(Study text Opens)

So you're going to have to go back to England.
And as we were driving back to England, we realized that we had all these pieces of paper signed
that said that we'd exported them.
And now if we could sell them in England,
we wouldn't have to pay the 35% tax.
So foolishly, we sold them in England.
And what we didn't realize was that there were other bigger retail chains
doing something very similar in a much more
professional way. And there was a group of customs and excise people who were investigating this
idea. And anyway, so we got busted and fortunately didn't get a criminal record because they said,
you can pay the fine off over three years. And as long as you pay the fine off, you won't get a criminal record. And actually, it spurred on the opening of, you know, we had to open 30 or 40 record
stores in order to pay off Richard's fine and keep myself out of prison. And so very, very
grateful to Customs and Excise for giving us that incentive.
What did your parents say to you at that time
when you got in trouble and ended up in jail?
And how old were you at the time, if you could place us?
I was 19 years old, so still a teenager,
still just about allowed to be naughty.

(Study text Closes)
(Data extracts Opens)

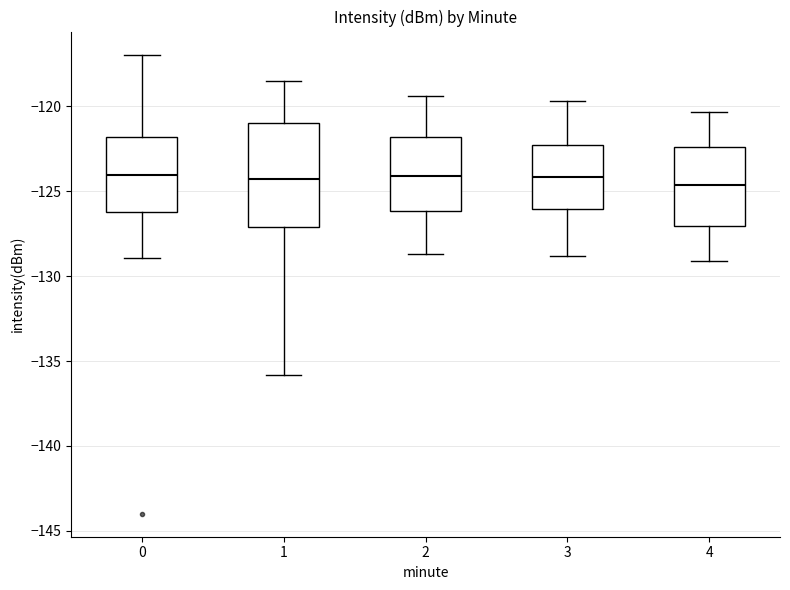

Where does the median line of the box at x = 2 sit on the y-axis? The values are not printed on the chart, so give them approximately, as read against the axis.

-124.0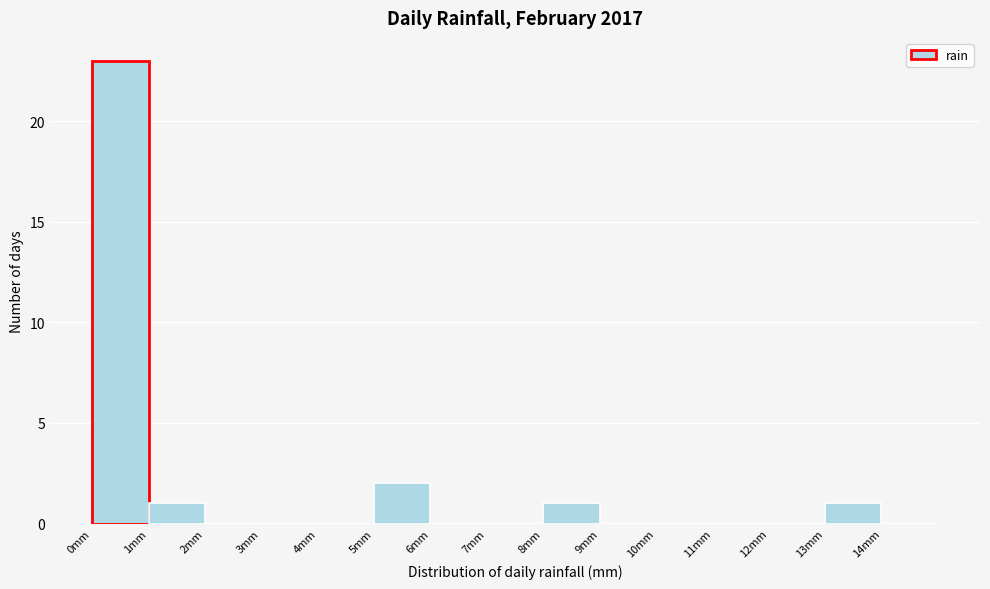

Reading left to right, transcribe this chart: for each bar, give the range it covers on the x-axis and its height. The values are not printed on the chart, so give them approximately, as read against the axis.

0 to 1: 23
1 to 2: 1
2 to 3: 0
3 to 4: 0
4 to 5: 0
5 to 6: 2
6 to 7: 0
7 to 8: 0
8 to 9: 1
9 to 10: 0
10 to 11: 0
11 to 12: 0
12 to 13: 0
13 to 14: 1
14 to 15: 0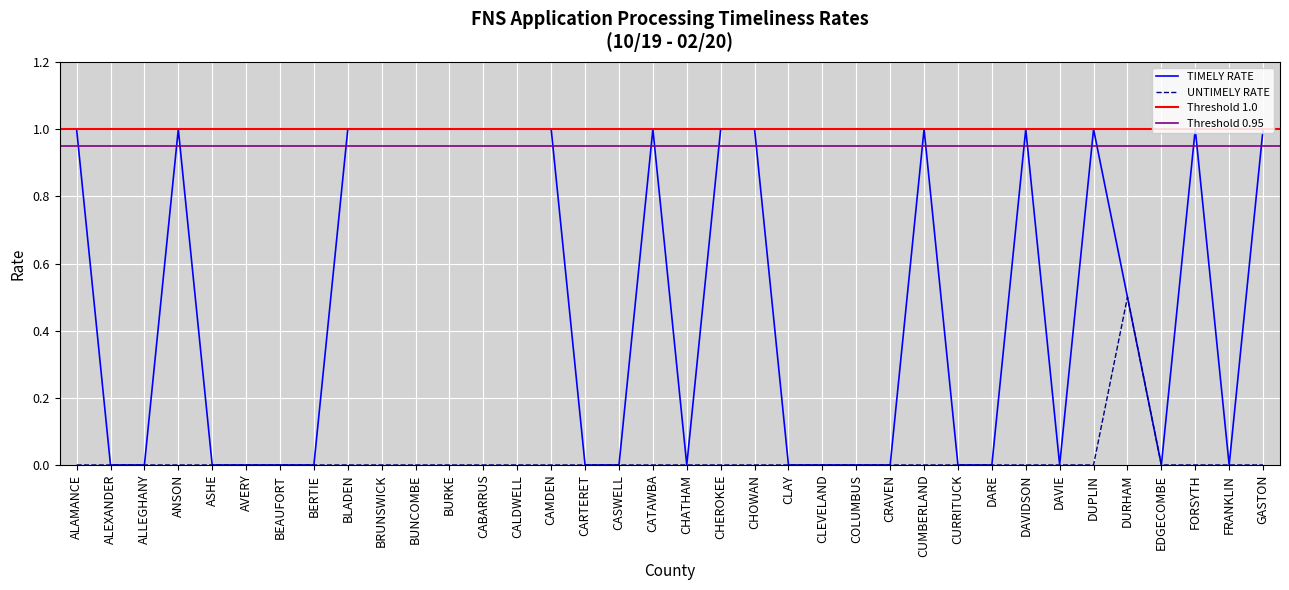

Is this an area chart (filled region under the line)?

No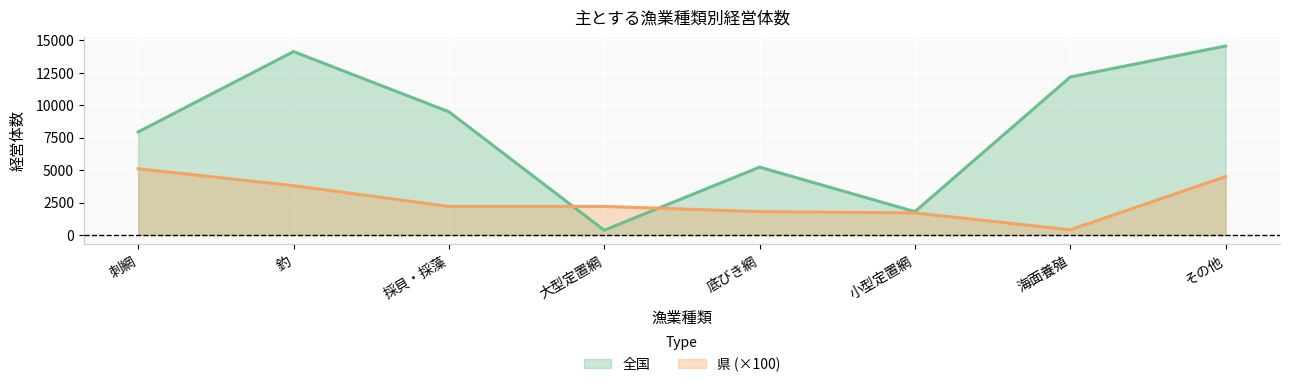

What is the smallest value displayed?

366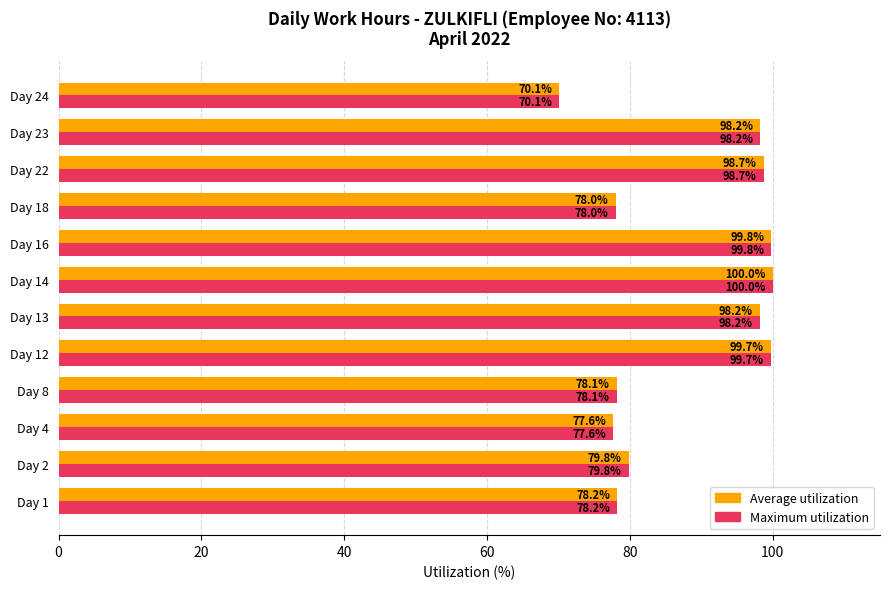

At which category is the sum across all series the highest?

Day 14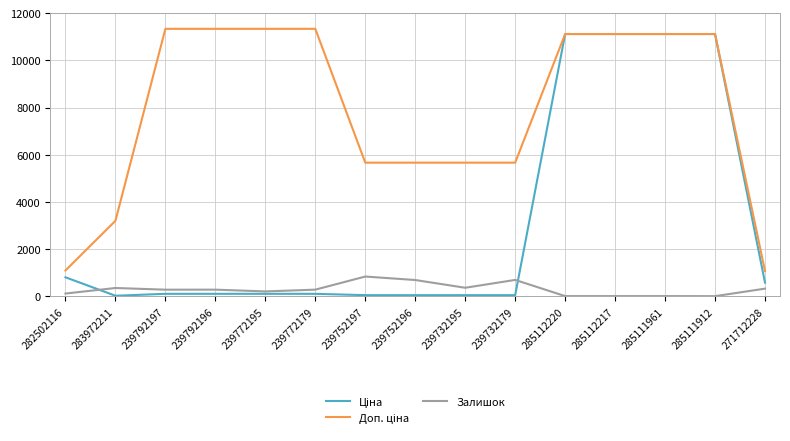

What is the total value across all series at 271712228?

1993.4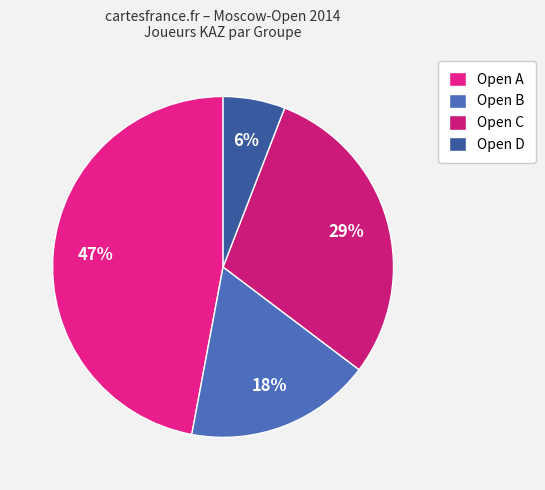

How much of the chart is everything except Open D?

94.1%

(Data extracts Closes)

• [Tasks to perform]:
**A.** Put this sentence from the interview transcript into Spanish: "So foolishly, we sold them in England."
**B.** Answer these from the interview transcript:
(i) What percentage tax would they have avoided by selling in England?
(ii) Over how many years could the fine be paid off?
(iii) How old was the speaker at the time?
**C.** Go on with the interview transcript from its last line.
You won't need the material for this.

• [Responses to the exercise]:
**A.** Así que, tontamente, los vendimos en Inglaterra.

**B.**
(i) 35%
(ii) Three years
(iii) 19

**C.**
I remember I was in Dover Magistrates Court
and the judge said he wanted, you ten thousand pounds bail and and i said
you know look there's no way i can afford ten thousand pounds bail and so he said well you know
i'm sorry but you'll have to go to prison and wait and await the trial then and my mother stood up
and said well what what what about if i pledge the family home um would you with that would that be
all right and the judge was good enough to say that that would be
fine. If you pledge the family house, that would be fine. So I gave my mother a very, very big hug.
And many, many years later, I mean, right, 50 years later, nearly, we're now working very hard
in America to try to help people who can't afford bail get bail. And,
you know, there's this awful situation in the States, for instance, where, you know, where if
you've got money or if you've got a house to pledge, you don't go to prison for six months
awaiting your trial. But if you're a poor, often black, you know, you end up languishing in prison
for a few months while waiting for your trial,
even although you can be completely innocent. So obviously, lots of personal experiences come back
and have influenced my life later on. Well, I'd like to talk about influence.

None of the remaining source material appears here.